173 This would decrease the window of time between adding the replica and having it
174 fully catch up.
175
176 "Lack of Non-voting replicas" is listed this as a drawback because going forward
177 with relocation *without* non-voting replication introduces this fragility,
178 regardless of how relocation decisions are made. Stateless relocation will still
179 work correctly when non-voting replicas are implemented; there will simply be a
180 delay in the case where a replica is added first (e.g. rebalance), with the
181 removal not taking place until the non-voting replica catches up and is upgraded
182 to a full group member. This is not trivial, but will still allow for stateless
183 decisions.
184
185 # Alternatives
186 The main alternative would be some sort of stateful system, where relocation
187 operations would be expressed explicitly (i.e. "Move replica from X to Y") and
188 then seen to completion.
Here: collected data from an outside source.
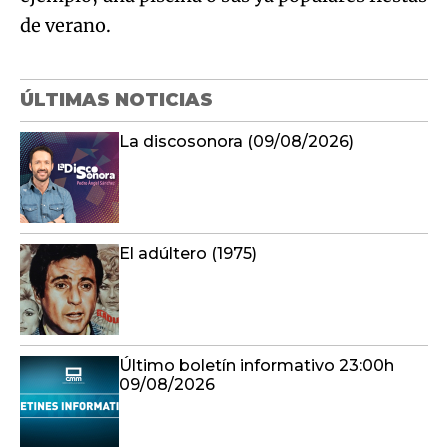
de verano.
ÚLTIMAS NOTICIAS
La discosonora (09/08/2026)
El adúltero (1975)
Último boletín informativo 23:00h
09/08/2026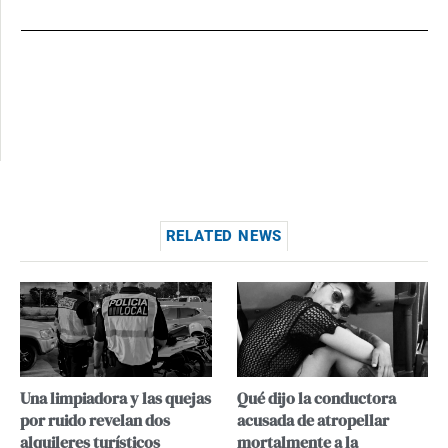
RELATED NEWS
Una limpiadora y las quejas
Qué dijo la conductora
por ruido revelan dos
acusada de atropellar
alquileres turísticos
mortalmente a la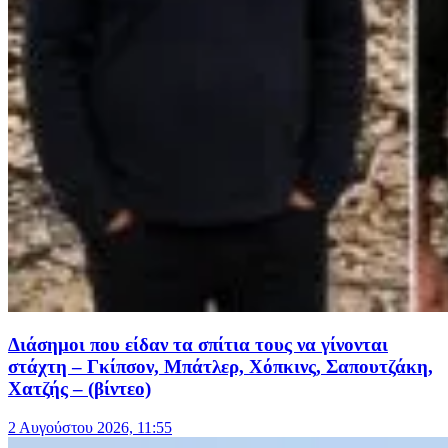
Διάσημοι που είδαν τα σπίτια τους να γίνονται
στάχτη – Γκίπσον, Μπάτλερ, Χόπκινς, Σαπουτζάκη,
Χατζής – (βίντεο)
2 Αυγούστου 2026, 11:55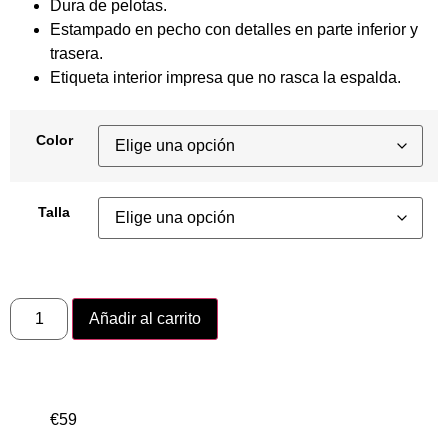
Dura de pelotas.
Estampado en pecho con detalles en parte inferior y
trasera.
Etiqueta interior impresa que no rasca la espalda.
Color
Talla
Añadir al carrito
€
59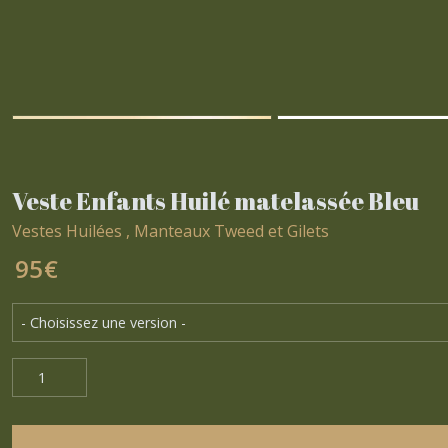
Veste Enfants Huilé matelassée Bleu
Vestes Huilées , Manteaux Tweed et Gilets
95
€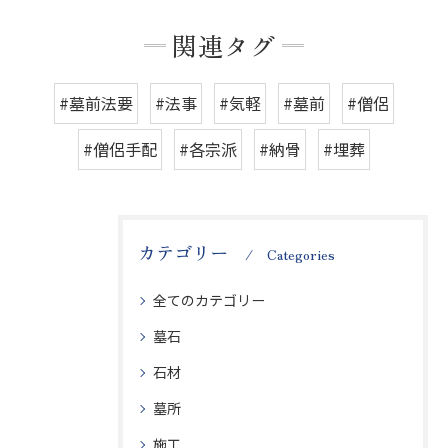
関連タグ
#墓前法要
#法事
#気軽
#墓前
#僧侶
#僧侶手配
#各宗派
#納骨
#埋葬
カテゴリー
Categories
全てのカテゴリー
墓石
石材
墓所
施工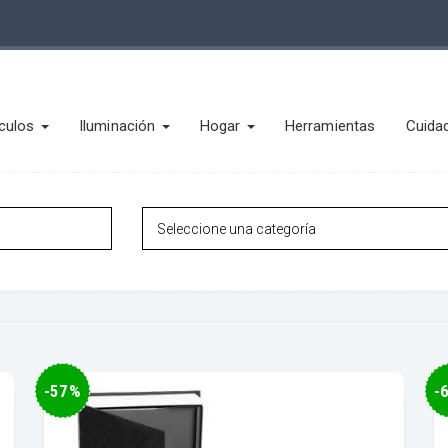
culos
Iluminación
Hogar
Herramientas
Cuida
-57%
-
For reasons outlined in the "motivation" section, this
189 is considered sub-optimal when making distributed decisions.
190
191 ### Relocation Master
192 The ultimate expression of this would be the designation of a "Relocation
193 master", a single node that makes all relocation decisions for the entire
194 cluster
195
196 There is enough information in gossip for a central node to make acceptable
197 decisions about replica movement. In some ways the individual decisions would
198 be worse, because they would be unable to consider current raft state; however,
199 in aggregate the decisions could be much better, because the central master
200 could consider groups of relocations together. For example, it would be able to
201 avoid distributed pitfalls such as under-loaded nodes being suddenly inundated
202 with requests for new replicas. It would be able to more quickly and correctly
203 move replicas to new nodes introduced to the system.
204
205 This system would also have an easier time communicating the individual
206 relocation decisions that were made. This could be helpful for debugging or
207 tweaking relocation criteria.
208
209 However, It's important to note that a relocation master is not entirely
210 incompatible with the "stateless" design; the relocation master could simply be
211 the initiator of the stateless operations. You could thus get much of the
212 improved decision making and communication of the master without having to move
213 to a stateful design.
214
215 # Unresolved questions
216
217 ### Raft leader constraint
218 The biggest unresolved issue is the requirement for relocation decisions to be
219 constrained to the raft leader.
220
221 For example, there is no firm need for a relocation operation to be initiated
222 from a range leader; a secondary replica can safely initiate an add or remove
223 replica, with the safety being guaranteed by a combination of raft and
224 cockroach's transactions.
225
226 However, if the criteria for an operation wants to consider raft state (such as
227 which nodes are behind in replication), those decisions could only be made from
228 the raft leader (which is the only node that has the full raft state).
229 Alternatively, an interface could be provided for non-leader members to query
230 that information from the leader.